An exact transcription of each entry below is required, without any pictures.

-------- Data shown --------

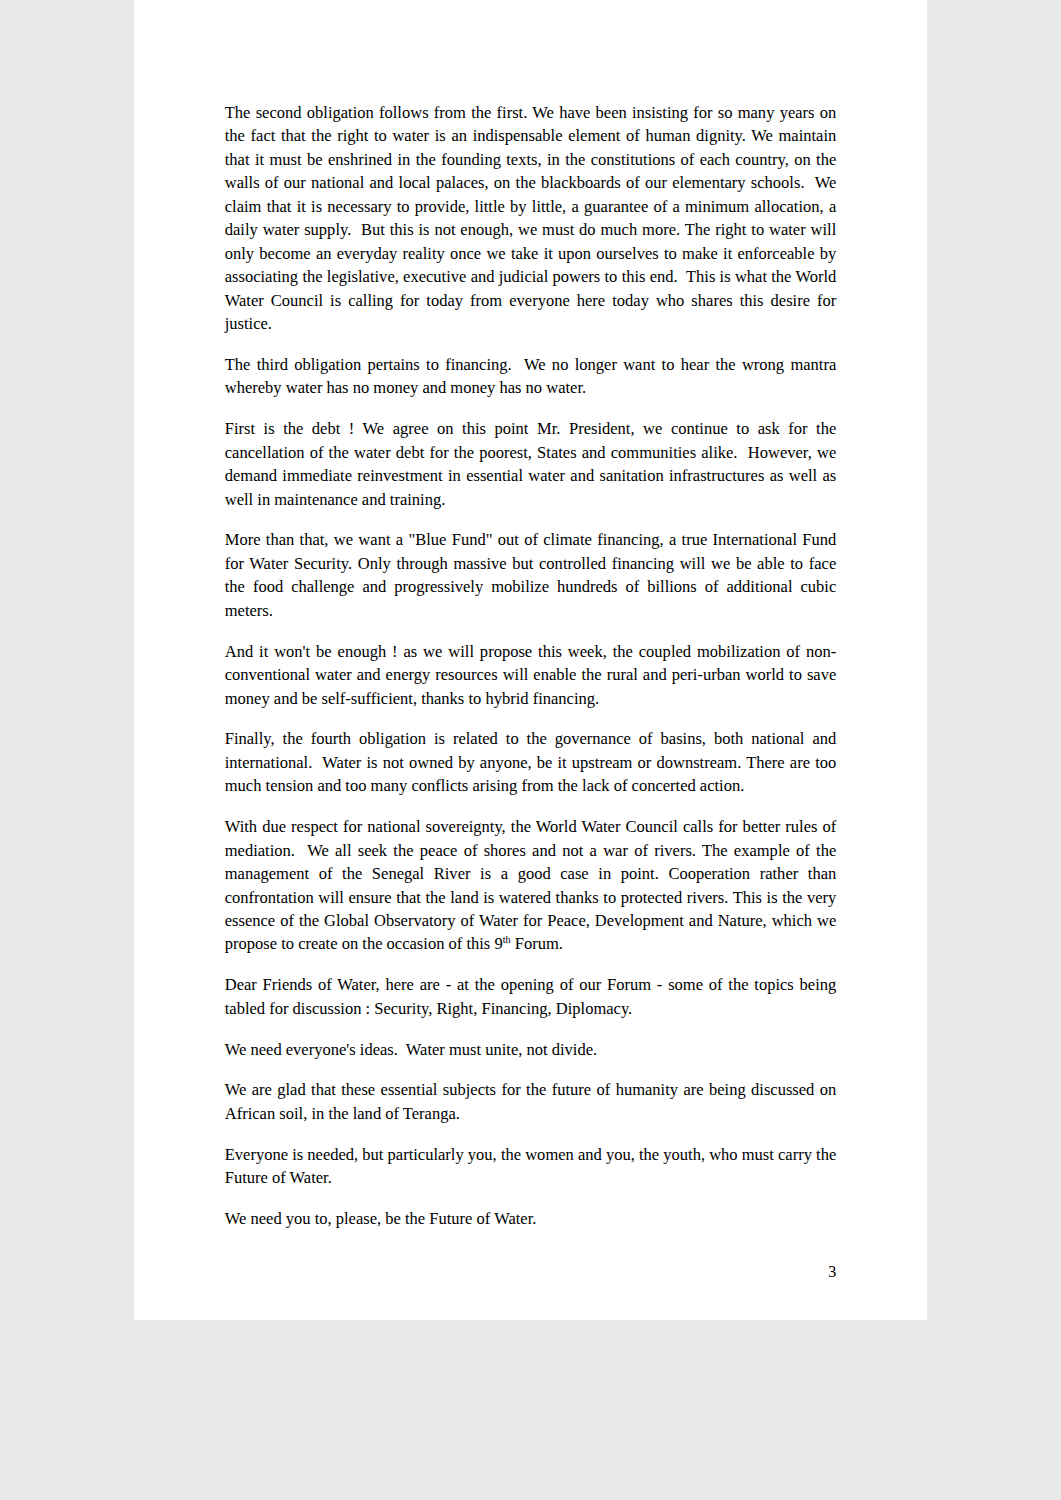The second obligation follows from the first. We have been insisting for so many years on the fact that the right to water is an indispensable element of human dignity. We maintain that it must be enshrined in the founding texts, in the constitutions of each country, on the walls of our national and local palaces, on the blackboards of our elementary schools. We claim that it is necessary to provide, little by little, a guarantee of a minimum allocation, a daily water supply. But this is not enough, we must do much more. The right to water will only become an everyday reality once we take it upon ourselves to make it enforceable by associating the legislative, executive and judicial powers to this end. This is what the World Water Council is calling for today from everyone here today who shares this desire for justice.
The third obligation pertains to financing. We no longer want to hear the wrong mantra whereby water has no money and money has no water.
First is the debt ! We agree on this point Mr. President, we continue to ask for the cancellation of the water debt for the poorest, States and communities alike. However, we demand immediate reinvestment in essential water and sanitation infrastructures as well as well in maintenance and training.
More than that, we want a "Blue Fund" out of climate financing, a true International Fund for Water Security. Only through massive but controlled financing will we be able to face the food challenge and progressively mobilize hundreds of billions of additional cubic meters.
And it won't be enough ! as we will propose this week, the coupled mobilization of non-conventional water and energy resources will enable the rural and peri-urban world to save money and be self-sufficient, thanks to hybrid financing.
Finally, the fourth obligation is related to the governance of basins, both national and international. Water is not owned by anyone, be it upstream or downstream. There are too much tension and too many conflicts arising from the lack of concerted action.
With due respect for national sovereignty, the World Water Council calls for better rules of mediation. We all seek the peace of shores and not a war of rivers. The example of the management of the Senegal River is a good case in point. Cooperation rather than confrontation will ensure that the land is watered thanks to protected rivers. This is the very essence of the Global Observatory of Water for Peace, Development and Nature, which we propose to create on the occasion of this 9th Forum.
Dear Friends of Water, here are - at the opening of our Forum - some of the topics being tabled for discussion : Security, Right, Financing, Diplomacy.
We need everyone's ideas. Water must unite, not divide.
We are glad that these essential subjects for the future of humanity are being discussed on African soil, in the land of Teranga.
Everyone is needed, but particularly you, the women and you, the youth, who must carry the Future of Water.
We need you to, please, be the Future of Water.
3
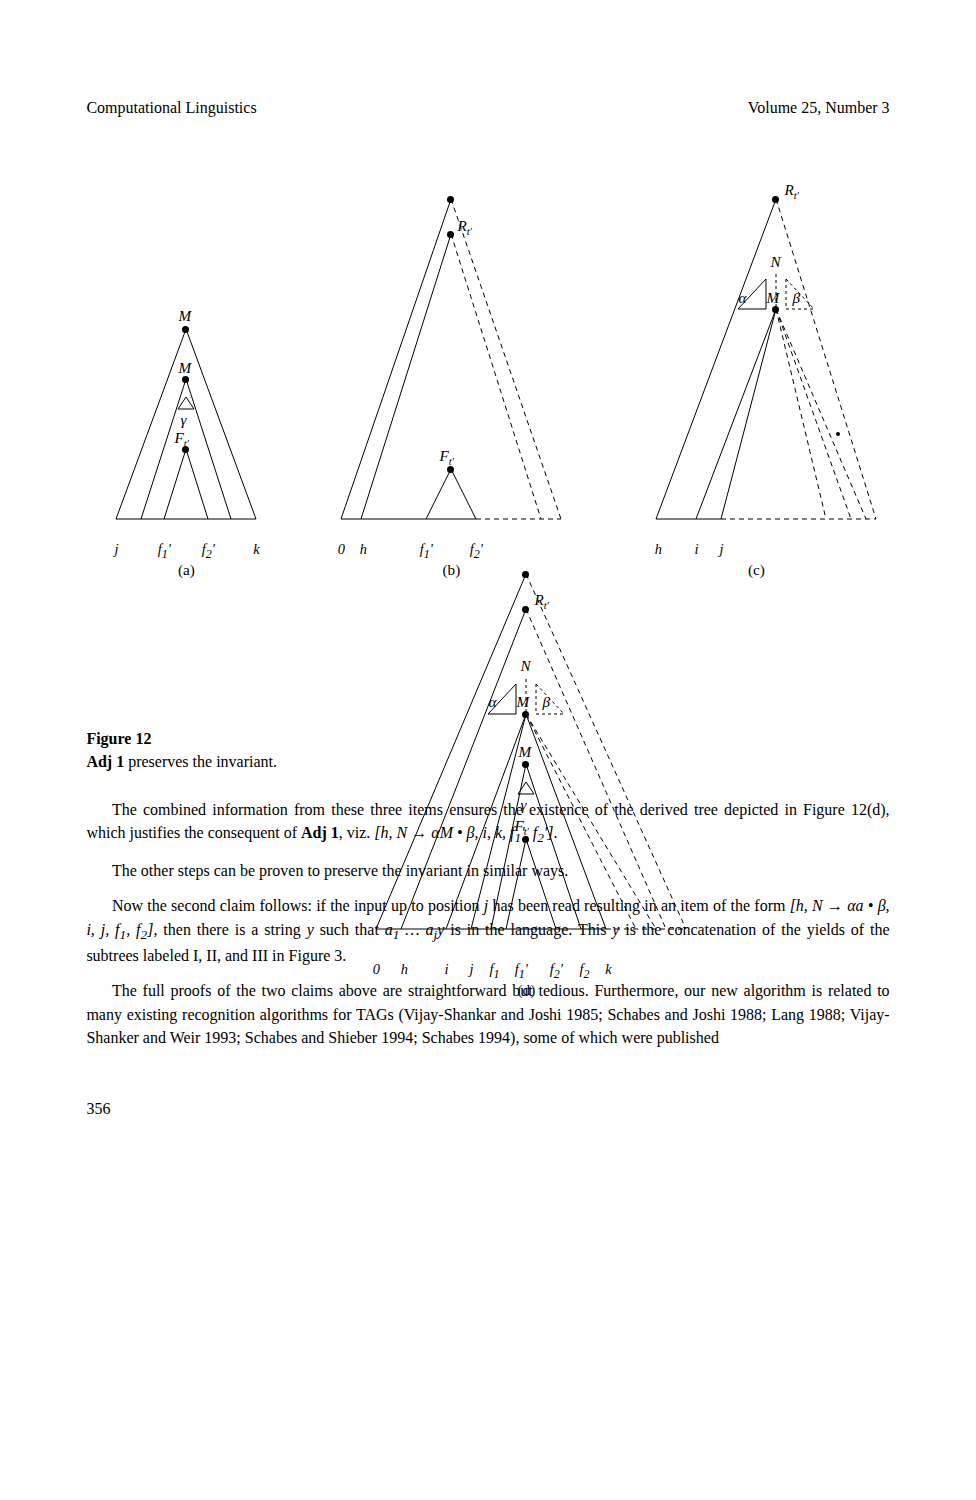Computational Linguistics Volume 25, Number 3
M M γ Ft'
j f1' f2' k
(a)
Rt' Ft'
0 h f1' f2'
(b)
Rt' N α M β
h i j
(c)
Rt' N α M β M γ Ft'
0 h i j f1 f1' f2' f2 k
(d)
Figure 12 Adj 1 preserves the invariant.
The combined information from these three items ensures the existence of the derived tree depicted in Figure 12(d), which justifies the consequent of Adj 1, viz. [h, N → αM • β, i, k, f1′, f2′].
The other steps can be proven to preserve the invariant in similar ways.
Now the second claim follows: if the input up to position j has been read resulting in an item of the form [h, N → αa • β, i, j, f1, f2], then there is a string y such that a1 … ajy is in the language. This y is the concatenation of the yields of the subtrees labeled I, II, and III in Figure 3.
The full proofs of the two claims above are straightforward but tedious. Furthermore, our new algorithm is related to many existing recognition algorithms for TAGs (Vijay-Shankar and Joshi 1985; Schabes and Joshi 1988; Lang 1988; Vijay-Shanker and Weir 1993; Schabes and Shieber 1994; Schabes 1994), some of which were published
356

--------

Solution to this problem
The second obligation follows from the first. We have been insisting for so many years on the fact that the right to water is an indispensable element of human dignity. We maintain that it must be enshrined in the founding texts, in the constitutions of each country, on the walls of our national and local palaces, on the blackboards of our elementary schools. We claim that it is necessary to provide, little by little, a guarantee of a minimum allocation, a daily water supply. But this is not enough, we must do much more. The right to water will only become an everyday reality once we take it upon ourselves to make it enforceable by associating the legislative, executive and judicial powers to this end. This is what the World Water Council is calling for today from everyone here today who shares this desire for justice.
The third obligation pertains to financing. We no longer want to hear the wrong mantra whereby water has no money and money has no water.
First is the debt ! We agree on this point Mr. President, we continue to ask for the cancellation of the water debt for the poorest, States and communities alike. However, we demand immediate reinvestment in essential water and sanitation infrastructures as well as well in maintenance and training.
More than that, we want a "Blue Fund" out of climate financing, a true International Fund for Water Security. Only through massive but controlled financing will we be able to face the food challenge and progressively mobilize hundreds of billions of additional cubic meters.
And it won't be enough ! as we will propose this week, the coupled mobilization of non-conventional water and energy resources will enable the rural and peri-urban world to save money and be self-sufficient, thanks to hybrid financing.
Finally, the fourth obligation is related to the governance of basins, both national and international. Water is not owned by anyone, be it upstream or downstream. There are too much tension and too many conflicts arising from the lack of concerted action.
With due respect for national sovereignty, the World Water Council calls for better rules of mediation. We all seek the peace of shores and not a war of rivers. The example of the management of the Senegal River is a good case in point. Cooperation rather than confrontation will ensure that the land is watered thanks to protected rivers. This is the very essence of the Global Observatory of Water for Peace, Development and Nature, which we propose to create on the occasion of this 9th Forum.
Dear Friends of Water, here are - at the opening of our Forum - some of the topics being tabled for discussion : Security, Right, Financing, Diplomacy.
We need everyone's ideas. Water must unite, not divide.
We are glad that these essential subjects for the future of humanity are being discussed on African soil, in the land of Teranga.
Everyone is needed, but particularly you, the women and you, the youth, who must carry the Future of Water.
We need you to, please, be the Future of Water.
3
Computational Linguistics Volume 25, Number 3
M M γ Ft'
j f1' f2' k
(a)
Rt' Ft'
0 h f1' f2'
(b)
Rt' N α M β
h i j
(c)
Rt' N α M β M γ Ft'
0 h i j f1 f1' f2' f2 k
(d)
Figure 12 Adj 1 preserves the invariant.
The combined information from these three items ensures the existence of the derived tree depicted in Figure 12(d), which justifies the consequent of Adj 1, viz. [h, N → αM • β, i, k, f1′, f2′].
The other steps can be proven to preserve the invariant in similar ways.
Now the second claim follows: if the input up to position j has been read resulting in an item of the form [h, N → αa • β, i, j, f1, f2], then there is a string y such that a1 … ajy is in the language. This y is the concatenation of the yields of the subtrees labeled I, II, and III in Figure 3.
The full proofs of the two claims above are straightforward but tedious. Furthermore, our new algorithm is related to many existing recognition algorithms for TAGs (Vijay-Shankar and Joshi 1985; Schabes and Joshi 1988; Lang 1988; Vijay-Shanker and Weir 1993; Schabes and Shieber 1994; Schabes 1994), some of which were published
356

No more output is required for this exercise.